Евнух души, или мертвый брат человека
Собственный отчетливый авторский голос - такой, как, например, в лирических отступлениях Гоголя или в иронических замечаниях, то и дело обращаемых к читателю или же (иронично, искусственно, шутливо - к персонажам), как у Пушкина, у Платонова совсем неощутим, он как бы напрочь отсутствует. Платонов не говорит с нами ни от себя лично, ни даже голосом кого-то из своих героев - например, каких-то подставных повествователей, или "хроникеров", как у Достоевского. В Платоновском авторском языке как бы нет разницы между "я" и "не-я" - его поэтика стирает дистанцию между сознанием героев и читателя [Вишневецкий 1998: 362]. В "Чевенгуре" - это либо язык кого-то из односельчан Захара Павловича, семьи Двановых или деревенского страшного горбуна Кондаева, либо же - какого-то просто совершенно "стороннего наблюдателя", сторожа ума, того самого равнодушного маленького зрителя (надзирателя души), которого автор выдумывает, вдохновляясь - но и одновременно противореча Фрейду, которого он вводит в роман как самостоятельную инстанцию человеческой психики. Именно от его лица, как будто, и ведется во многих местах Платоновское повествование. Это повествование обращено к нам словно ниоткуда, из воздуха, или из того безличного "радиорупора" (как в более поздней повести "Котлован", 1929-1930), который призывает, например: мобилизовать крапиву на фронт социалистического строительства. И вот на нас льются подобные замысловато-простоватые, или даже глубокомысленно-придурочные, намеренно-идиотические речи, в которых ирония, сатира, шарж, гротеск, но и ужасающая серьезность слиты нераздельно.

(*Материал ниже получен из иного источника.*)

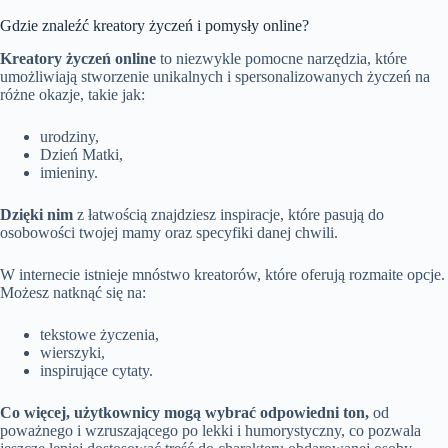
Gdzie znaleźć kreatory życzeń i pomysły online?
Kreatory życzeń online
to niezwykle pomocne narzędzia, które
umożliwiają stworzenie unikalnych i spersonalizowanych życzeń na
różne okazje, takie jak:
urodziny,
Dzień Matki,
imieniny.
Dzięki nim
z łatwością znajdziesz inspiracje, które pasują do
osobowości twojej mamy oraz specyfiki danej chwili.
W internecie istnieje mnóstwo kreatorów, które oferują rozmaite opcje.
Możesz natknąć się na:
tekstowe życzenia,
wierszyki,
inspirujące cytaty.
Co więcej, użytkownicy mogą wybrać odpowiedni ton,
od
poważnego i wzruszającego po lekki i humorystyczny, co pozwala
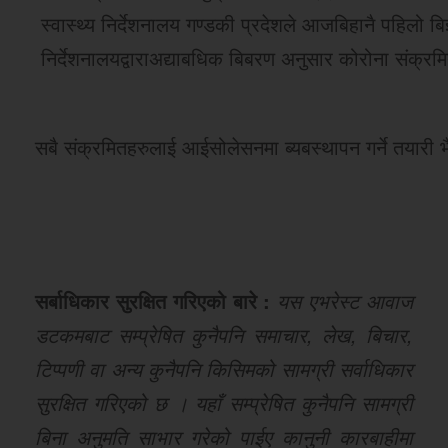
स्वास्थ्य निर्देशनालय गण्डकी प्रदेशले आजबिहानै पहिलो बि
निर्देशनालयद्वाराअद्याबधिक बिबरण अनुसार कोरोना संक्र
सबै संक्रमितहरुलाई आईसोलेसनमा ब्यबस्थापन गर्ने तयारी भैर
सर्बाधिकार सुरक्षित गरिएको बारे :
यस एभरेस्ट आवाज
डटकमबाट सम्प्रेषित कुनैपनि समाचार, लेख, बिचार,
टिप्पणी वा अन्य कुनैपनि किसिमको सामग्री सर्वाधिकार
सुरक्षित गरिएको छ । यहाँ सम्प्रेषित कुनैपनि सामग्री
बिना अनुमति साभार गरेको पाईए कानुनी कारबाहीमा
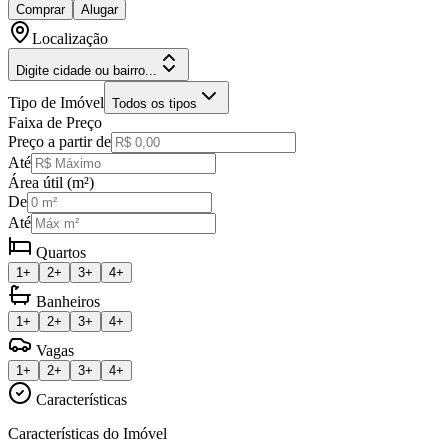
Comprar
Alugar
Localização
Digite cidade ou bairro...
Tipo de Imóvel
Todos os tipos
Faixa de Preço
Preço a partir de
Até
Área útil (m²)
De
Até
Quartos
1+
2+
3+
4+
Banheiros
1+
2+
3+
4+
Vagas
1+
2+
3+
4+
Características
Características do Imóvel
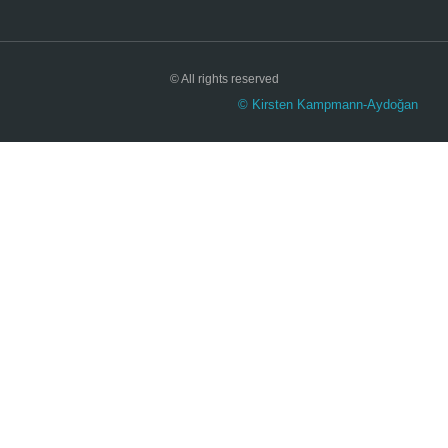
© All rights reserved
© Kirsten Kampmann-Aydoğan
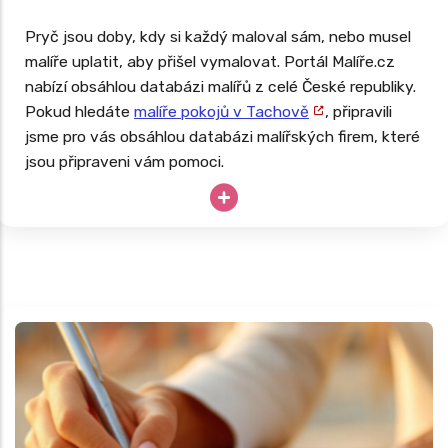
Pryč jsou doby, kdy si každý maloval sám, nebo musel
malíře uplatit, aby přišel vymalovat. Portál Malíře.cz
nabízí obsáhlou databázi malířů z celé České republiky.
Pokud hledáte
malíře pokojů v Tachově
, připravili
jsme pro vás obsáhlou databázi malířských firem, které
jsou připraveni vám pomoci.
Potřebujete vymalovat ihned, ale potřebujete si
nejprve ověřit recenze malířů ve vašem okolí? Pak
zkuste využít tento portál.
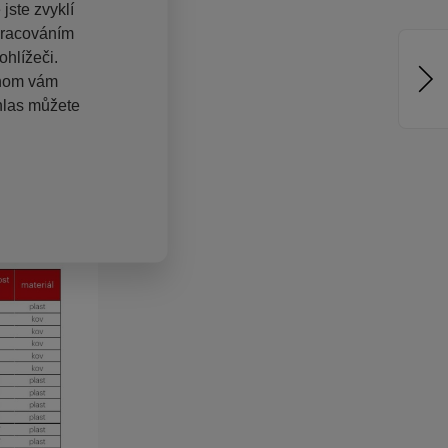
jste zvyklí
pracováním
hlížeči.
chom vám
hlas můžete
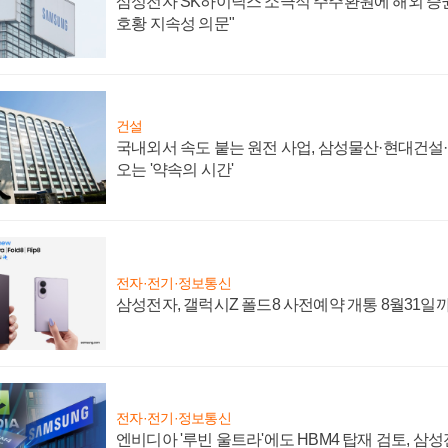
삼성전자 SK하이닉스 소극적 주주환원에 해외 증권
호황 지속성 의문"
건설
국내외서 속도 붙는 원전 사업, 삼성물산·현대건설
오는 '약속의 시간'
전자·전기·정보통신
삼성전자, 갤럭시Z 폴드8 사전예약 개통 8월31일
전자·전기·정보통신
엔비디아 '루빈 울트라'에도 HBM4 탑재 검토, 삼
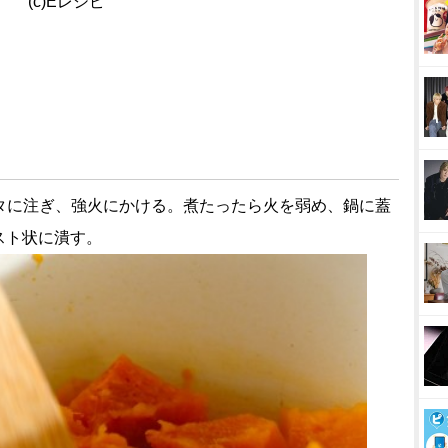
(c)Eレシピ
ヒタに注ぎ、強火にかける。煮たったら火を弱め、鍋に蓋
スト状に潰す。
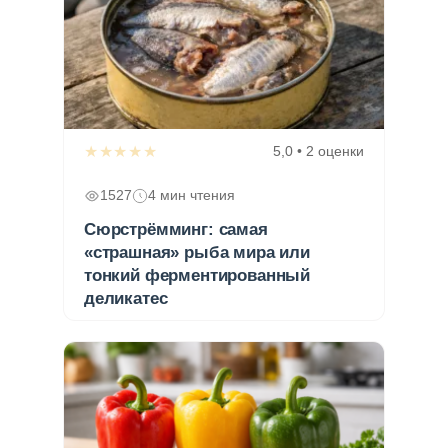
★★★★★
5,0 • 2 оценки
1527
4 мин чтения
Сюрстрёмминг: самая
«страшная» рыба мира или
тонкий ферментированный
деликатес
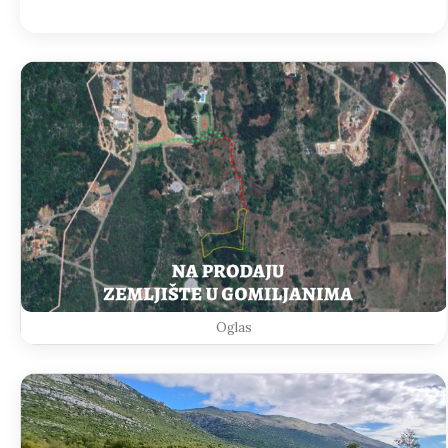
Oglas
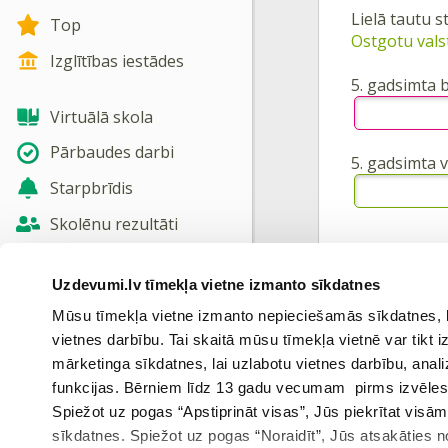
Lielā tautu 
Top
Ostgotu vals
Izglītības iestādes
5. gadsimta 
Virtuālā skola
Pārbaudes darbi
5. gadsimta v
Starpbrīdis
Skolēnu rezultāti
Jaunas tēmas
Ieiet portāl
Uzdevumi.lv tīmekļa vietne izmanto sīkdatnes
Nosūtīt atsauksmi
Mūsu tīmekļa vietne izmanto nepieciešamās sīkdatnes, kas
vietnes darbību. Tai skaitā mūsu tīmekļa vietnē var tikt
Skatīt vairāk
mārketinga sīkdatnes, lai uzlabotu vietnes darbību, anal
funkcijas. Bērniem līdz 13 gadu vecumam pirms izvēles v
Iepriekš
Spiežot uz pogas “Apstiprināt visas”, Jūs piekrītat visā
sīkdatnes. Spiežot uz pogas “Noraidīt”, Jūs atsakāties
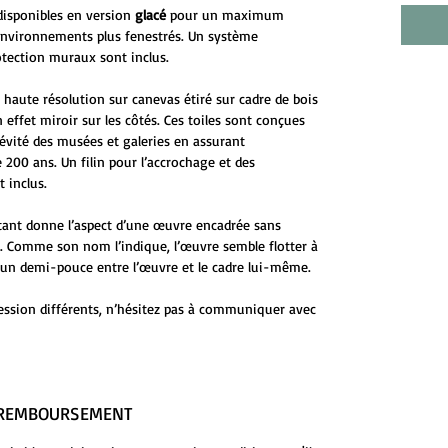
disponibles en version
glacé
pour un maximum
environnements plus fenestrés. Un système
otection muraux sont inclus.
 haute résolution sur canevas étiré sur cadre de bois
 effet miroir sur les côtés. Ces toiles sont conçues
évité des musées et galeries en assurant
 200 ans. Un filin pour l’accrochage et des
 inclus.
ttant donne l’aspect d’une œuvre encadrée sans
ge. Comme son nom l’indique, l’œuvre semble flotter à
 d’un demi-pouce entre l’œuvre et le cadre lui-même.
ession différents, n’hésitez pas à communiquer avec
E REMBOURSEMENT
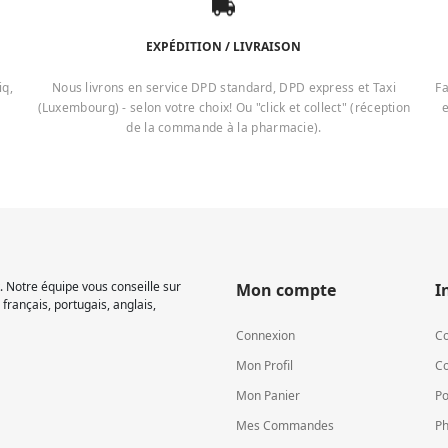
EXPÉDITION / LIVRAISON
iq,
Nous livrons en service DPD standard, DPD express et Taxi
Fa
(Luxembourg) - selon votre choix! Ou "click et collect" (réception
e
de la commande à la pharmacie).
 Notre équipe vous conseille sur
Mon compte
I
français, portugais, anglais,
Connexion
Co
Mon Profil
Co
Mon Panier
Po
Mes Commandes
Ph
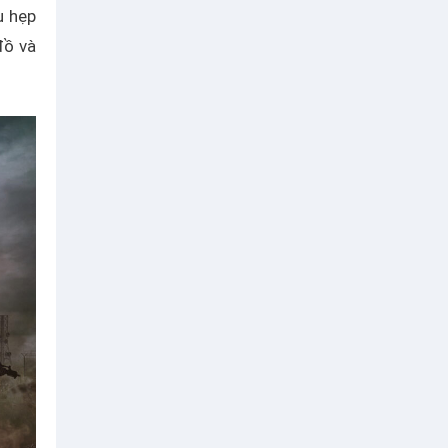
u hẹp
đồ và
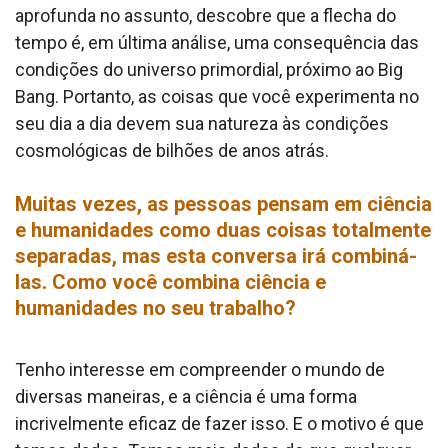
aprofunda no assunto, descobre que a flecha do
tempo é, em última análise, uma consequência das
condições do universo primordial, próximo ao Big
Bang. Portanto, as coisas que você experimenta no
seu dia a dia devem sua natureza às condições
cosmológicas de bilhões de anos atrás.
Muitas vezes, as pessoas pensam em ciência
e humanidades como duas coisas totalmente
separadas, mas esta conversa irá combiná-
las. Como você combina ciência e
humanidades no seu trabalho?
Tenho interesse em compreender o mundo de
diversas maneiras, e a ciência é uma forma
incrivelmente eficaz de fazer isso. E o motivo é que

Все это совсем не стилизация и не сказ, как в случае Платоновских современников - Бабеля, Олеши, Всеволода Иванова, Булгакова или Зощенко, когда позиция автора все-таки должна "просвечивать через позицию повествователя или должна так или иначе вычитываться нами, между строк. В случае Платонова перед нами как бы максимально самоустранившийся, закрывшийся от нас автор.
На мой взгляд, евнух души - это наиболее разработанный вариант платоновской речи. (См. интересную работу Подороги с анализом этого феномена). Тут мы имеем голос субстанции, максимально лишенной всего человеческого, лишенной какой бы то ни было собственной личной ("заинтересованной" - и уже потому как бы односторонней?) позиции, голос, лишенный как будто и собственных взглядов на происходящее. Иными словами, это взгляд инстанции, заведомо ничему не дающей никаких оценок, стремящейся лишь только фиксировать события - и только, то есть не умеющей как будто ни переживать, ни со-переживать (кому бы то ни было), его точка зрения лишена и воли и души, но при этом она очень трезво мыслит, хотя мыслит как-то совершенно отстраненно (деперсонализированно) и незаинтересованно, как бы "ни в чью пользу". Вот уж воистину получается, что для нее: "покров земного чувства снят".
Это просто некий голый интеллект, но, может быть, в то же самое время язык нашего бессознательного, по Платонову? Этим дается как будто собственное Платоновское осмысление Фрейдовской Цензуры сознания. Точка зрения этой инстанции в корне отлична от обычного человеческого зрения. Платонов как будто добивается, чтобы авторская позиция из текста вообще не прочитывалась. С помощью такого приема он устраняется и как автор, и закрывает от нас сознание (всех) своих героев неким странным, отрешенным от действительности - как сплошной пеленой - мифотворческим конструктом. Автор хочет говорить с нами как бы не от себя лично, а от лица целого класса, ему важны не свои собственные мнения и интересы, а мнения и интересы целого слоя народа - людей, мыкающихся без окончательного пристанища между городом и деревней, вынужденных всю свою жизнь доживать где-то на опушке или даже на обочине жизни.